ECONOMIC AND ETHICAL CONTEXT
Whilst we are still recovering from an economic recession, arguments can be made to support banning online poker – gambling can easily become an addiction and cause serious mental and economic harm. Having access to online poker via the internet can provide easy access to the wrong individuals which can only exacerbate the current economic condition. But one can argue that similar addictions currently already exist in the form of the lottery, cigarettes, alcohol, drugs etc. Furthermore, the underground gambling market without access to casinos can potentially operate in an open monitored environment and hence enable the government to collect taxes on winnings while enforcing necessary regulations to protect consumers. There are ways to curb abuse of IP addresses, credit cards, age of players etc. by monitoring patterns of play among many other sophisticated security measures. However, is this enough to give parents the comfort that underage children will not have easy access to online poker?

 

COMPETITION
The best form of innovation eliminates wastage in the system and removes inefficiencies. We have seen e-commerce disrupt the traditional brick and mortar retail model benefiting consumers tremendously.
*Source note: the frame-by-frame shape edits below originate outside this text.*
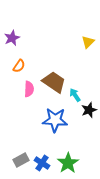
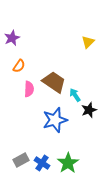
blue star: rotated 20 degrees counterclockwise
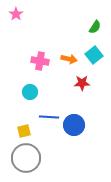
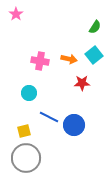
cyan circle: moved 1 px left, 1 px down
blue line: rotated 24 degrees clockwise
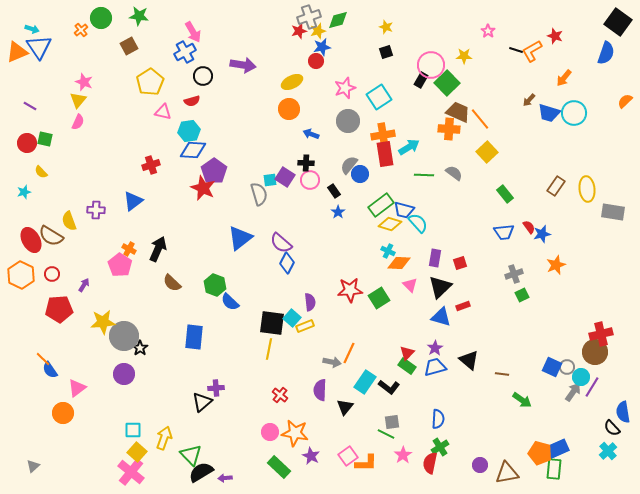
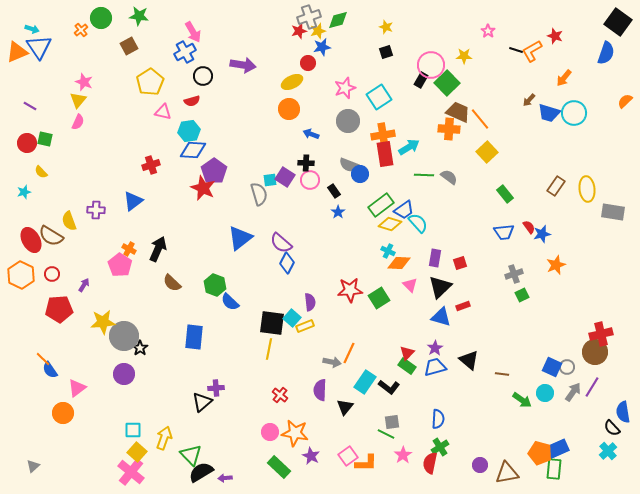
red circle at (316, 61): moved 8 px left, 2 px down
gray semicircle at (349, 165): rotated 108 degrees counterclockwise
gray semicircle at (454, 173): moved 5 px left, 4 px down
blue trapezoid at (404, 210): rotated 50 degrees counterclockwise
cyan circle at (581, 377): moved 36 px left, 16 px down
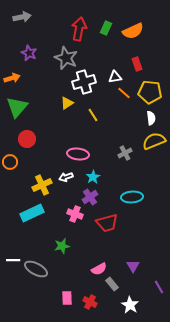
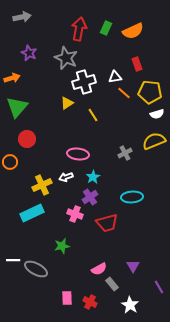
white semicircle: moved 6 px right, 4 px up; rotated 80 degrees clockwise
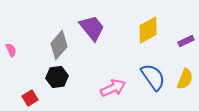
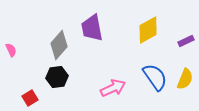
purple trapezoid: rotated 152 degrees counterclockwise
blue semicircle: moved 2 px right
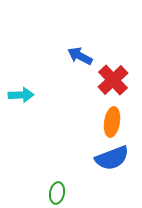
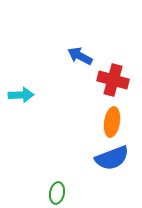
red cross: rotated 32 degrees counterclockwise
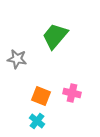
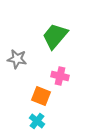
pink cross: moved 12 px left, 17 px up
E-retailers are able to pass down costs savings from zero physical store rent to consumers in the form of lower prices, better selection of products and quicker & convenient service. This very concept can be applied to online poker — the casino business is a high fixed cost business which runs continuously regardless of the occupancy rate or utilization level. By providing consumers with the ability to play poker online, consumers are able to save money on travel and hotel charges and casino companies can save on rent and other fixed/variable costs. It’s a win-win for both sides of the network. Also, legalization of online poker will be a breath of fresh air for dynamic and entrepreneurial companies such as Zynga, thereby enabling and supporting innovation in the gaming industry.